Impact of Media on Indian Women
The media are covering the speech tonight. Media has always been creating impacts on our life. Whether based on education, information or entertainment, gaining the latest news on these topics has been made easier nowadays with the help of the media. In India, media is a fourth pillar of the democracy due to its social responsibilities.
Media’s impact on society can be judged from many perspectives such as social, economic and political. All of these perspectives are merged and explained below:- 1) Generating awareness on various social evils like dowry, female feticide and infanticide, etc. this has led to the decline in the incidence of them. 2) Bringing into focus any atrocities faced by women of the weaker sections of the society. This has brought in a sense of security to the women of the weaker sections. Majority groups fear to do any harm to them. In the long run, this will bring peace and tranquility among communities.
Generating awareness on good practices like health, hygiene, nutrition etc. thereby improving the living standards. 4) Media is responsible for generating pan India identity and enabling Indian women to loosen their parochial and narrower identity which in turn has led to an increase in the number of Indian women seeking education, going for higher studies and pursuing a job.
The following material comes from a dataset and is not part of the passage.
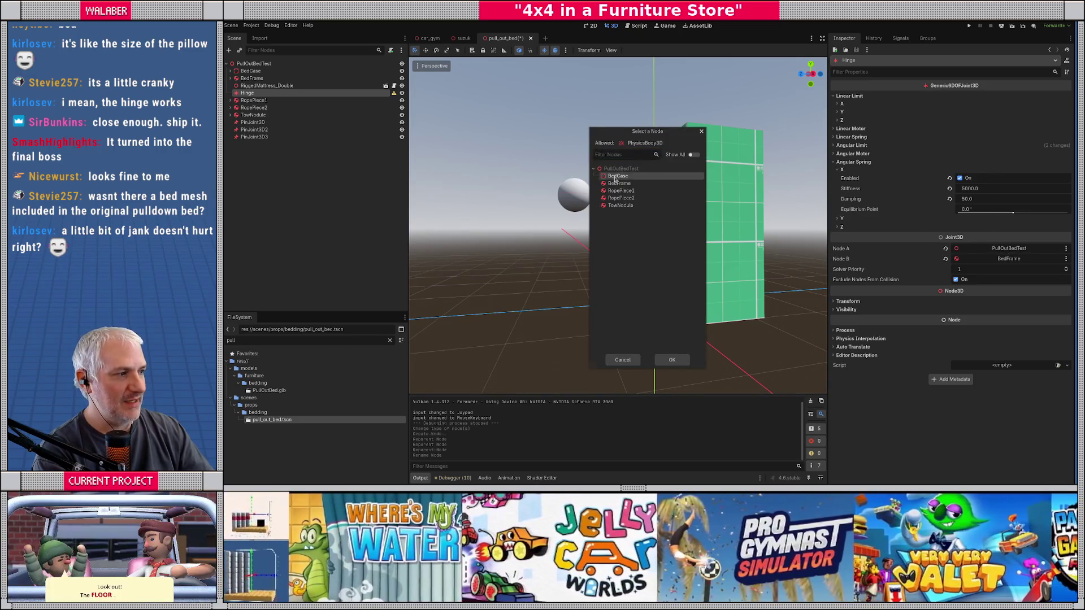
pyautogui.doubleClick(627, 179)
pyautogui.click(254, 185)
pyautogui.press('ctrl+s')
This has led to a decrease in the so called ‘Gender inequality system. ’ 5) Media has been showing in new employment opportunities that are available in the market. This has enabled a common woman with requisite skills to grab them.
Thus, today women are matching the men in every step and are coming out on top in whichever profession they are in, be it director of a successful movie or being the CEO of a major multinational corporation and even in the sports field as well. 6) Media is responsible for sensitizing our administrators on various issues. 7) Media is responsible for spreading the latest trends in fashion thus, changing the dressing style, use of cosmetics, hair styles, etc. of Indian women. 8) Exposure to general media programming and to family planning messages through the media has a strong impact on reproductive attitudes and behaviors in India.
According to analyses of national survey data, women in India who regularly watch television and those who have been exposed to family planning messages are more likely than other women to approve of family planning. Having listened to family planning messages on radio or television is associated with contraceptive use in the Indian society. 9) Media is responsible directly for providing employment opportunities to the Indian women and thereby, increasing the living standards of the women and their families especially in the rural areas. Negative Effects
Tendency of women to judge themselves against unrealistic mass-media images of femininity * With the new obsessions of weight loss, plastic surgery, and Bollywood stars, women believe they are not normal unless they fit into the so-called “Barbie Doll” image. Young girls are fed body images when they pick up their first Barbie-doll. Yet, research has found that the Barbie-doll would not be able to live if she was human. Her body would be too tapered to hold less than a half of a liver and her back would be too weak to support weight the her upper body .
No longer do some women base their self-worth on personality, morals, or values but having an unblemished body with designer clothing that is wore by celebrities. Women are reading magazines and watching television, which project the image of rock-hard abs, long skinny legs, and huge breast. The media influences these unattainable images for women through model ads, television commercials, and by boosting Bollywood stars as examples of how women should look. The media influences the way women consume products from the market and her mental well being also.
We all know the stereotypes—the femme fatale, the supermom, the sex kitten, the nasty corporate climber. Whatever the role, television, film and popular magazines are full of images of women and girls who are typically white, desperately thin, and made up to the hilt—even after slaying a gang of vampires or dressing down a Greek legion. * Many would agree that some strides have been made in how the media portray women in film, television and magazines, and that the last 20 years has also seen a growth in the presence and influence of women in media behind the scenes.
Nevertheless, female stereotypes continue to thrive in the media we consume every day. * The objectification of women is commonly used to refer to the presentation of women in the media as an object. Women’s bodies are routinely used as objects to sell various products. In certain pictures women are presented as being vulnerable and easily overpowered especially in ads were they have on revealing clothing and take on submissive roles. These images are found in music videos as well, where the focus is only a particular body part. Lyrics to some songs promote this objectification as well. Conclusion
To sum it all, media has left an indelible print on our women folk, right from the times of Savitri Bai Phule who ran a school for girls. The impact of media in the form of education began its journey; it gathered momentum along the way and gave us astounding stalwarts. Media opened the door and made it possible for women to break the chains of four walls and come and conquer the world. Be it in the form of politics or social prima donnas, the silver screen or the arena of sports, media brought to us super women who would otherwise lie forgotten beneath the layers of chores, grime and pots and pans.